Privacy, AI & Cybersecurity
Privacy
AI
Cybersecurity
Robustness
Decision reliability under privacy, trust, and adversarial constraints.
Focus
My AI and cybersecurity work treats reliability as a decision problem. The goal is not only to build accurate models, but to decide whether a model, privacy control, authentication rule, or robustness claim is trustworthy enough for deployment.
Core Themes
- Privacy-preserving learning: homomorphic encryption, federated or distributed learning, gradient leakage, encryption ratios, utility loss, and operational cost.
- Adversarial robustness: stress-testing segmentation and perception models under plausible attack patterns and transferability risk.
- Authentication and trust: RF fingerprinting, known/unknown device decisions, thresholding, rogue transmitter detection, and adversarially generated negative examples.
- AI-system evaluation: model behavior evaluation, prompt optimization, retrieval/tool-use patterns, local model serving, and monitoring.

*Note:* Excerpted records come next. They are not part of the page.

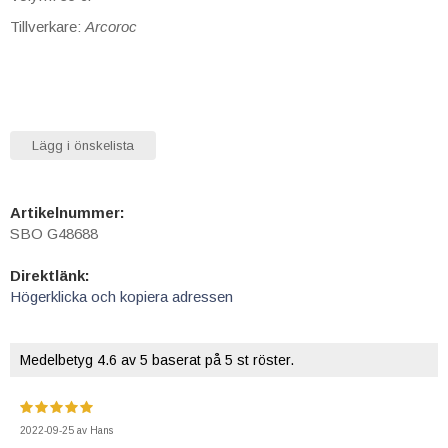
Tillverkare:
Arcoroc
Lägg i önskelista
Artikelnummer:
SBO G48688
Direktlänk:
Högerklicka och kopiera adressen
Medelbetyg
4.6
av 5 baserat på
5
st röster.
2022-09-25
av
Hans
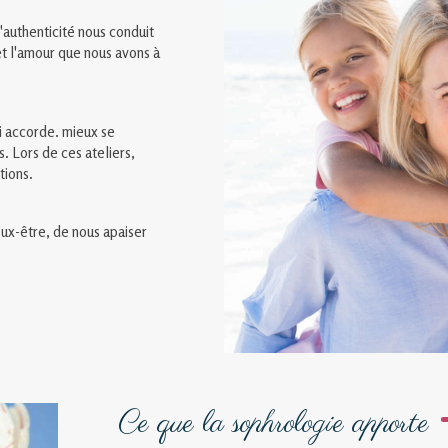
authenticité nous conduit
 et l'amour que nous avons à
ui accorde. mieux se
. Lors de ces ateliers,
tions.
eux-être, de nous apaiser
Ce que la sophrologie apporte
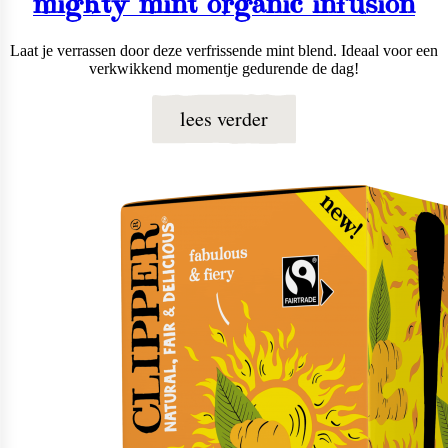
mighty mint organic infusion
Laat je verrassen door deze verfrissende mint blend. Ideaal voor een
verkwikkend momentje gedurende de dag!
lees verder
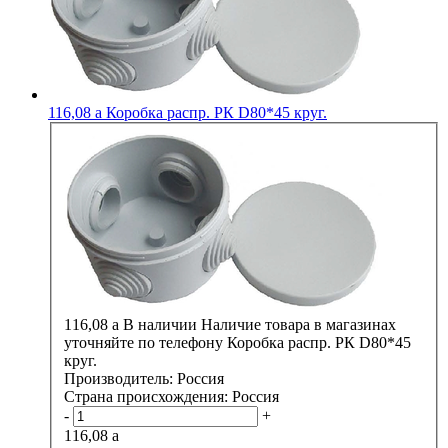
116,08
a
Коробка распр. РК D80*45 круг.
116,08
a
В наличии
Наличие товара в магазинах
уточняйте по телефону
Коробка распр. РК D80*45
круг.
Производитель:
Россия
Страна происхождения:
Россия
-
+
116,08
a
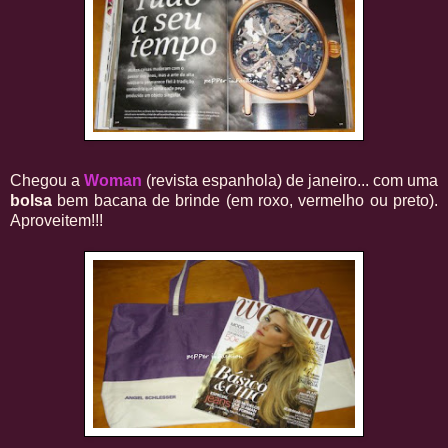
Chegou a
Woman
(revista espanhola) de janeiro... com uma
bolsa
bem bacana de brinde (em roxo, vermelho ou preto).
Aproveitem!!!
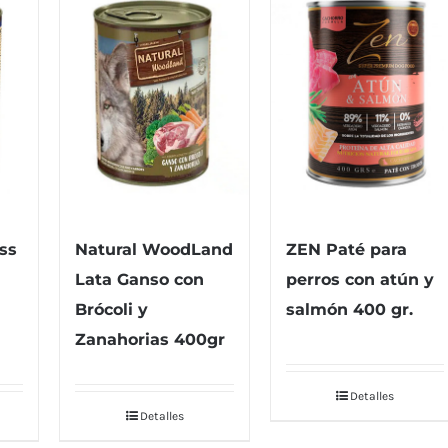
ZEN Paté para
ss
Natural WoodLand
perros con atún y
Lata Ganso con
salmón 400 gr.
Brócoli y
Zanahorias 400gr
Detalles
Detalles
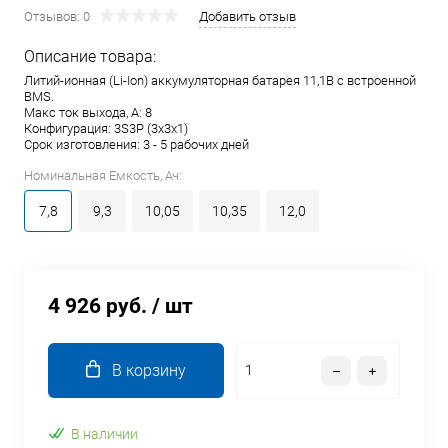
Отзывов: 0
Добавить отзыв
Описание товара:
Литий-ионная (Li-Ion) аккумуляторная батарея 11,1В с встроенной
BMS.
Макс ток выхода, А: 8
Конфигурация: 3S3P (3x3x1)
Срок изготовления: 3 - 5 рабочих дней
Номинальная Емкость, Ач:
7,8
9,3
10,05
10,35
12,0
4 926 руб.
/ шт
В корзину
В наличии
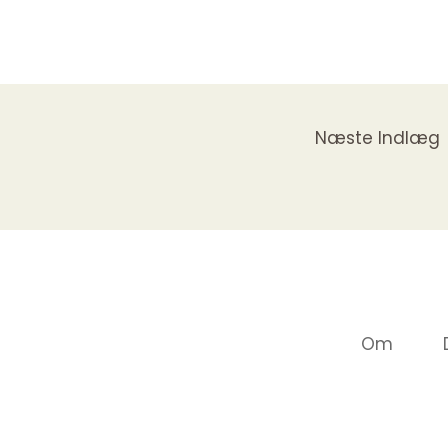
Næste Indlæg
Om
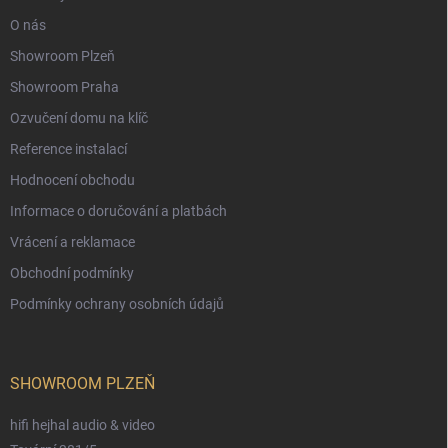
O nás
Showroom Plzeň
Showroom Praha
Ozvučení domu na klíč
Reference instalací
Hodnocení obchodu
Informace o doručování a platbách
Vrácení a reklamace
Obchodní podmínky
Podmínky ochrany osobních údajů
SHOWROOM PLZEŇ
hifi hejhal audio & video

- Deployment decisions: choosing privacy, robustness, and model controls as governed parameters rather than ad hoc safeguards.
Representative Work
- Secure distributed learning for connected and autonomous vehicles using leveled homomorphic encryption.
- Practical homomorphic encryption for federated learning.
- Adversarial patch transferability across real-time autonomous-vehicle segmentation models.
- RF fingerprinting authentication for IoT networks using Siamese networks.
- Adversarial-resilient RF fingerprinting with CNN-GAN rogue transmitter detection.